◆ WORK REQUIRED ◆
Among the entries that follow, the required portion opens with the line containing "9: (870, 294, 2.83)" and closes with the line containing "10: (996, 420, 2.61)". Give that portion again exactly, and nothing else.

BEGIN PROVIDED ENTRIES

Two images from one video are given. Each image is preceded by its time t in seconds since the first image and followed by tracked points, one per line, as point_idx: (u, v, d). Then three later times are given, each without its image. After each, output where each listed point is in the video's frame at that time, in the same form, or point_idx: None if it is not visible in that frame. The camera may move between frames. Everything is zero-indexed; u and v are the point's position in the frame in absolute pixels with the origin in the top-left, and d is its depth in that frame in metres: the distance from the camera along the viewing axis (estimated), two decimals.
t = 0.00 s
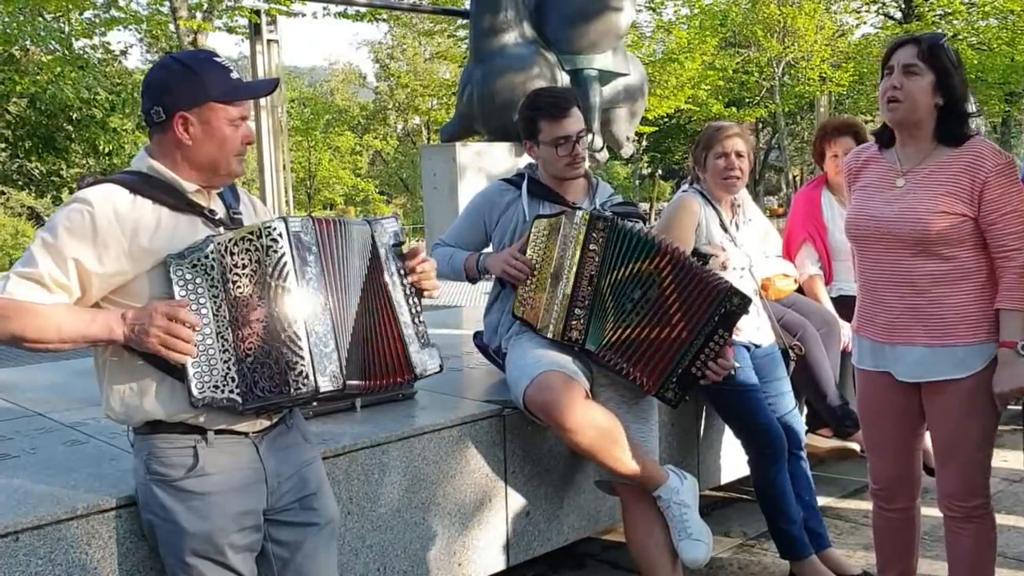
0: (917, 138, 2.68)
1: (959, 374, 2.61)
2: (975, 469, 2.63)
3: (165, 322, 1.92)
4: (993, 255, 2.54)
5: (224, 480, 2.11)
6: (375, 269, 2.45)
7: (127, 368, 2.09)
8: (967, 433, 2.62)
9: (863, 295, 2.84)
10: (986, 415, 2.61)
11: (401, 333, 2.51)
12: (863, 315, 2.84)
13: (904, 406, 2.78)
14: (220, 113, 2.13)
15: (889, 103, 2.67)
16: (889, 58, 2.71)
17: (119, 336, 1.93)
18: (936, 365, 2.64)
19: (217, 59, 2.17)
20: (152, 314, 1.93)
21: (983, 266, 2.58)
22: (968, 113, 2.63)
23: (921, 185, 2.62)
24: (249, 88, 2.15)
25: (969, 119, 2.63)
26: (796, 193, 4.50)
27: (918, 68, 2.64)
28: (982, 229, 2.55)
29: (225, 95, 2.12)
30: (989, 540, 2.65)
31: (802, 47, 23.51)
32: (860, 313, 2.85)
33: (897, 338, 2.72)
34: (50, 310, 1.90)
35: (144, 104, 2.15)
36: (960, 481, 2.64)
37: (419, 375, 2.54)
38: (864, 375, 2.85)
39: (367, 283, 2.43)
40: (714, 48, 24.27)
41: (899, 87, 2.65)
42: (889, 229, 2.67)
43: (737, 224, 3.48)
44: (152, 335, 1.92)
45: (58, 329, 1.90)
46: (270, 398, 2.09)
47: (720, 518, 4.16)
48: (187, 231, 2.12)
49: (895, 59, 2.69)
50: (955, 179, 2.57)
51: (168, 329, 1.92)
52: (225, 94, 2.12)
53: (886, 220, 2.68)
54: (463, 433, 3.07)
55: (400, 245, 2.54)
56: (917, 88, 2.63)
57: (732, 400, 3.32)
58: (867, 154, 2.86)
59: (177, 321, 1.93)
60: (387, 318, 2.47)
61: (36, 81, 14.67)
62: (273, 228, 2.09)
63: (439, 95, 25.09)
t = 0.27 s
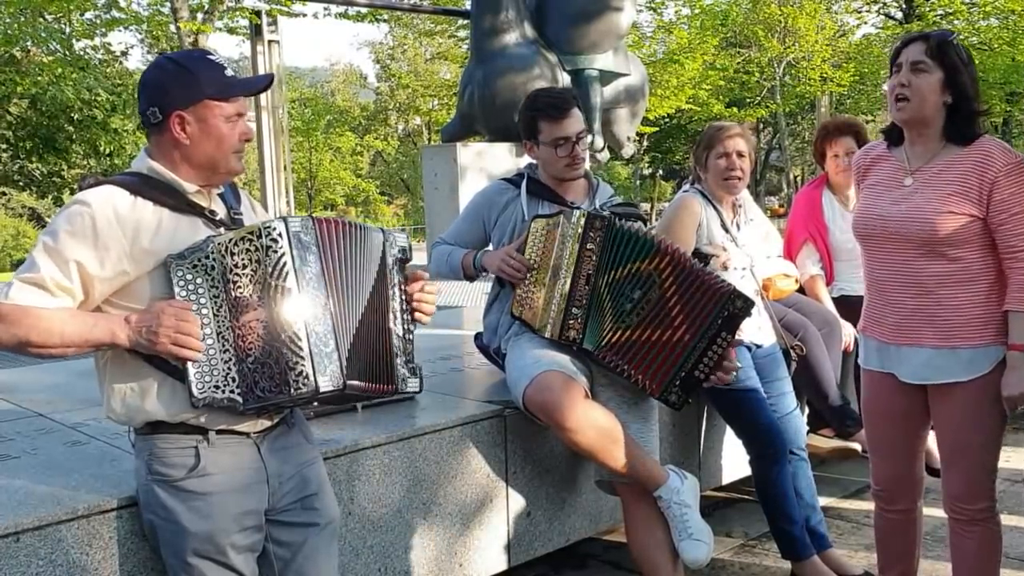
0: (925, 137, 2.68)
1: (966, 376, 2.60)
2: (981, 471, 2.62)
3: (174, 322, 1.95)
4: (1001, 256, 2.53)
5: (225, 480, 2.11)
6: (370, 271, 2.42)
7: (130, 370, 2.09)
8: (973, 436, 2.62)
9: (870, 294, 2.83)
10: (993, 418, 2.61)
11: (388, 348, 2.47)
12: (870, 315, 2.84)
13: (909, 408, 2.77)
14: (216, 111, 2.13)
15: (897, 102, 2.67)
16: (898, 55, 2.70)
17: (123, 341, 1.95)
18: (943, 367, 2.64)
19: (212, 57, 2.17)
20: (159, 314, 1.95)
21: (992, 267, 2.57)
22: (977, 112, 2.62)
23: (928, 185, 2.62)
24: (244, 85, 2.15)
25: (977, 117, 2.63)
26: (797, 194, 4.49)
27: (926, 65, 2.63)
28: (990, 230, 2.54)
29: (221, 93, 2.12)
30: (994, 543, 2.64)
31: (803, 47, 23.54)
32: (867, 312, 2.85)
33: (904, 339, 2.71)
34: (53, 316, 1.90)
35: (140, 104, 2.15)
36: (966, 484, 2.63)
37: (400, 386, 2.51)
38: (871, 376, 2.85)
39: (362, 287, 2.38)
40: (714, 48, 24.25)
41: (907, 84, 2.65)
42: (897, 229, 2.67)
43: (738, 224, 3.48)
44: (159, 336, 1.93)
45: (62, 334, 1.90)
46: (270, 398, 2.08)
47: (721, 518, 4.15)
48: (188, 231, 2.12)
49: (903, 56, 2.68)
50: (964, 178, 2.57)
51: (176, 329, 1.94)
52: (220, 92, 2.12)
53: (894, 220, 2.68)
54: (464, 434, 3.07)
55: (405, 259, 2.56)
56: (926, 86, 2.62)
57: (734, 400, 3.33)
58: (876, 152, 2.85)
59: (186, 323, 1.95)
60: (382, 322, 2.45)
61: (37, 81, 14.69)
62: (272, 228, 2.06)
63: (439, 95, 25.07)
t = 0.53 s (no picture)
0: (929, 139, 2.68)
1: (969, 377, 2.60)
2: (983, 472, 2.62)
3: (174, 322, 1.93)
4: (1005, 260, 2.53)
5: (224, 481, 2.11)
6: (371, 270, 2.44)
7: (129, 371, 2.09)
8: (976, 437, 2.61)
9: (872, 295, 2.84)
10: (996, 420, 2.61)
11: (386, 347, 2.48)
12: (872, 316, 2.84)
13: (911, 409, 2.77)
14: (215, 111, 2.13)
15: (900, 103, 2.67)
16: (903, 56, 2.70)
17: (122, 341, 1.95)
18: (946, 368, 2.64)
19: (211, 58, 2.18)
20: (158, 315, 1.94)
21: (995, 269, 2.57)
22: (981, 113, 2.62)
23: (932, 187, 2.62)
24: (243, 86, 2.16)
25: (981, 119, 2.63)
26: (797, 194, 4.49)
27: (931, 67, 2.63)
28: (994, 231, 2.54)
29: (219, 93, 2.12)
30: (996, 544, 2.64)
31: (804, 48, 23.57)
32: (869, 313, 2.86)
33: (908, 341, 2.71)
34: (53, 315, 1.91)
35: (138, 105, 2.16)
36: (969, 485, 2.63)
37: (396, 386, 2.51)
38: (873, 377, 2.85)
39: (363, 285, 2.40)
40: (715, 49, 24.25)
41: (912, 86, 2.65)
42: (901, 230, 2.66)
43: (738, 224, 3.47)
44: (159, 336, 1.92)
45: (61, 334, 1.90)
46: (270, 399, 2.09)
47: (721, 519, 4.15)
48: (187, 232, 2.12)
49: (908, 57, 2.68)
50: (968, 180, 2.56)
51: (175, 329, 1.93)
52: (219, 92, 2.13)
53: (898, 221, 2.67)
54: (464, 434, 3.07)
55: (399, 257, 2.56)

END PROVIDED ENTRIES

◆ EXERCISE RESPONSE ◆
9: (870, 294, 2.83)
10: (993, 418, 2.61)
11: (388, 348, 2.47)
12: (870, 315, 2.84)
13: (909, 408, 2.77)
14: (216, 111, 2.13)
15: (897, 102, 2.67)
16: (898, 55, 2.70)
17: (123, 341, 1.95)
18: (943, 367, 2.64)
19: (212, 57, 2.17)
20: (159, 314, 1.95)
21: (992, 267, 2.57)
22: (977, 112, 2.62)
23: (928, 185, 2.62)
24: (244, 85, 2.15)
25: (977, 117, 2.63)
26: (797, 194, 4.49)
27: (926, 65, 2.63)
28: (990, 230, 2.54)
29: (221, 93, 2.12)
30: (994, 543, 2.64)
31: (803, 47, 23.54)
32: (867, 312, 2.85)
33: (904, 339, 2.71)
34: (53, 316, 1.90)
35: (140, 104, 2.15)
36: (966, 484, 2.63)
37: (400, 386, 2.51)
38: (871, 376, 2.85)
39: (362, 287, 2.38)
40: (714, 48, 24.25)
41: (907, 84, 2.65)
42: (897, 229, 2.67)
43: (738, 224, 3.48)
44: (159, 336, 1.93)
45: (62, 334, 1.90)
46: (270, 398, 2.08)
47: (721, 518, 4.15)
48: (188, 231, 2.12)
49: (903, 56, 2.68)
50: (964, 178, 2.57)
51: (176, 329, 1.94)
52: (220, 92, 2.12)
53: (894, 220, 2.68)
54: (464, 434, 3.07)
55: (405, 259, 2.56)
56: (926, 86, 2.62)
57: (734, 400, 3.33)
58: (876, 152, 2.85)
59: (186, 323, 1.95)
60: (382, 322, 2.45)
61: (37, 81, 14.69)
62: (272, 228, 2.06)
63: (439, 95, 25.07)
t = 0.53 s (no picture)
0: (929, 139, 2.68)
1: (969, 377, 2.60)
2: (983, 472, 2.62)
3: (174, 322, 1.93)
4: (1005, 260, 2.53)
5: (224, 481, 2.11)
6: (371, 270, 2.44)
7: (129, 371, 2.09)
8: (976, 437, 2.61)
9: (872, 295, 2.84)
10: (996, 420, 2.61)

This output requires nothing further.